▶ What to do
**A.** From the forum thread about books for improving writing, return the passage from "One is written" up to and including "case for everyone.".
**B.** Write the next part of the forum thread about books for improving writing, starting after its last sentence.

One is written by a new York best selling author. Both are separate methods, so no need to apply it to writing everything you write. But I liked them for revision purposes.

This isn't a rule-based profession I realize and I wrote my story taking in mind tips to improve the manuscript. But not using everything the books mentioned because there supposedly exists no formula for writing stories which is the case for everyone.

It's tough to get these ratings. There is no guarantee the method will work from writing from scratch which takes practice.
​


----------



## Nicola (Sep 6, 2018)

V.N. Henderson said:


> Does anyone have any suggestions on books I can get to help with improving my writing? I would prefer to purchase them on my kindle since I live in a small apartment. I appreciate the input! :icon_cheesygrin:



I have just started reading ‘Writing a Novel and Getting Published For Dummies’ this is also available on kindle. I have found this has good tips so far!

Dataset entries
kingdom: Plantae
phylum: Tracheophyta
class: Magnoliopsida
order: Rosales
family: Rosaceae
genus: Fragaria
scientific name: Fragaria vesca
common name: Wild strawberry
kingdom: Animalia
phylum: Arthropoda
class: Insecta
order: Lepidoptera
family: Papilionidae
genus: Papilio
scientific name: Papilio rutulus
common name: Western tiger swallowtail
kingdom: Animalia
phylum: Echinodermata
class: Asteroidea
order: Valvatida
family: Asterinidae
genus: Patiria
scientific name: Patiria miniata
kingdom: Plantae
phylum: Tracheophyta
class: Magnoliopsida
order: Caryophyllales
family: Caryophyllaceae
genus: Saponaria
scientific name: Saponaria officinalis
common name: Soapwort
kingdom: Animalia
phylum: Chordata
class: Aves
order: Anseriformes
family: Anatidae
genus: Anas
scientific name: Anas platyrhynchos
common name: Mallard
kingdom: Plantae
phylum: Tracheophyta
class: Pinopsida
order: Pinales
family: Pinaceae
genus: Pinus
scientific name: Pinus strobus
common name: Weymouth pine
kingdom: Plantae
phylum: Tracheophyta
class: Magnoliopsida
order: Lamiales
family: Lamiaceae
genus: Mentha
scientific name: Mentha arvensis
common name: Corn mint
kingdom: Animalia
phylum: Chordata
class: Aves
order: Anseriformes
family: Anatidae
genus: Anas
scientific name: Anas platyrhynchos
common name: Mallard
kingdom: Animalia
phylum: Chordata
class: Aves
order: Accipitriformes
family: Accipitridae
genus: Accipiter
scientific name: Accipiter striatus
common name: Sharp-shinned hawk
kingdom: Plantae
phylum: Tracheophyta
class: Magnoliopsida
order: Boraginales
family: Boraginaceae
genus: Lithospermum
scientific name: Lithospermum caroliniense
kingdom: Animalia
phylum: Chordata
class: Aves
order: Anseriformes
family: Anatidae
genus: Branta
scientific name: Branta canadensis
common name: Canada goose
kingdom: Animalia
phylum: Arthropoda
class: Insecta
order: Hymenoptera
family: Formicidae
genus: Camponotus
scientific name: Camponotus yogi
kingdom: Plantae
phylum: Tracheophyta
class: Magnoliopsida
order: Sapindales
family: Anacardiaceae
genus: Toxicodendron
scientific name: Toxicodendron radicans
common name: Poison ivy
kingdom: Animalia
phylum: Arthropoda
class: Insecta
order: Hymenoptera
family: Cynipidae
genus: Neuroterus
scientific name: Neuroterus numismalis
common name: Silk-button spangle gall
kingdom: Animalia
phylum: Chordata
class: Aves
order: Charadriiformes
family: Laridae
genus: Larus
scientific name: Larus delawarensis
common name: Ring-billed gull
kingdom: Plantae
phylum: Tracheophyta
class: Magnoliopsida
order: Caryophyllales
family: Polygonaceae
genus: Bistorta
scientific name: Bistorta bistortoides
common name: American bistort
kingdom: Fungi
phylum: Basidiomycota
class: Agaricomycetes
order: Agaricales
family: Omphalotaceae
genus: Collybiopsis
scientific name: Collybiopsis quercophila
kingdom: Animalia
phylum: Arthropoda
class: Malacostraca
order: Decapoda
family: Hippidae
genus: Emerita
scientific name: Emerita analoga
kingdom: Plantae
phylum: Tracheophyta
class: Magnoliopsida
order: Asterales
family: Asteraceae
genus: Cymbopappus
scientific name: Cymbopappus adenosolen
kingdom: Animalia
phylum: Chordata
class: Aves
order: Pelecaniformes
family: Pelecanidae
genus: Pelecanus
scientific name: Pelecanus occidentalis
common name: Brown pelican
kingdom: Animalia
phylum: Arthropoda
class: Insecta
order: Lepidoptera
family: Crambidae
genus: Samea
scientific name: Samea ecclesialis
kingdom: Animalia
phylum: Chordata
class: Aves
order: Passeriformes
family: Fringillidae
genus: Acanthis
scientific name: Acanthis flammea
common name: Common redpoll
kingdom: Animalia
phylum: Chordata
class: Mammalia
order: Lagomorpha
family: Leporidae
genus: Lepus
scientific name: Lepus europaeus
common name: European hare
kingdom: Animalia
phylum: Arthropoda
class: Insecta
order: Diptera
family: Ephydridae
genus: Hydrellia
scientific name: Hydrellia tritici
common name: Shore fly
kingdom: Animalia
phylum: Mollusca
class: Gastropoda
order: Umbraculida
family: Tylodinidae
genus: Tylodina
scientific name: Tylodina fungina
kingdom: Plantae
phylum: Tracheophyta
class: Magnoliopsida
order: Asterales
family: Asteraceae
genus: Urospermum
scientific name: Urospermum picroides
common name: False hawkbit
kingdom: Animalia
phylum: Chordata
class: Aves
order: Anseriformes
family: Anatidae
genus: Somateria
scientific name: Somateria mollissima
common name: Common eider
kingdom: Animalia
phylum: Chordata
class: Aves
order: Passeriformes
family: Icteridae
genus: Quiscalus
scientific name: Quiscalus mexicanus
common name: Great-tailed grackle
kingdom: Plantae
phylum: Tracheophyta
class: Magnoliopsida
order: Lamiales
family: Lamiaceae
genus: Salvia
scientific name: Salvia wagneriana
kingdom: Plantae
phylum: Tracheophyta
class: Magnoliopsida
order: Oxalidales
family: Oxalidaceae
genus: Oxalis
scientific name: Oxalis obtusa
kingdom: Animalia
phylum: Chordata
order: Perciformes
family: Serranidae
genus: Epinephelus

▶ Answers to each task
**A.**
One is written by a new York best selling author. Both are separate methods, so no need to apply it to writing everything you write. But I liked them for revision purposes.

This isn't a rule-based profession I realize and I wrote my story taking in mind tips to improve the manuscript. But not using everything the books mentioned because there supposedly exists no formula for writing stories which is the case for everyone.

**B.**
----------



## Terry D (Sep 6, 2018)

The best books to help you improve your writing are the ones you write.


----------



## moderan (Sep 6, 2018)

Terry D said:


> The best books to help you improve your writing are the ones you write.


Yes. Though I do agree that VanderMeer's book is a good read. It's really more about Jeff's process than anything else, and is practically inapplicable in most circumstances. Most on-writing books fall into that same classification.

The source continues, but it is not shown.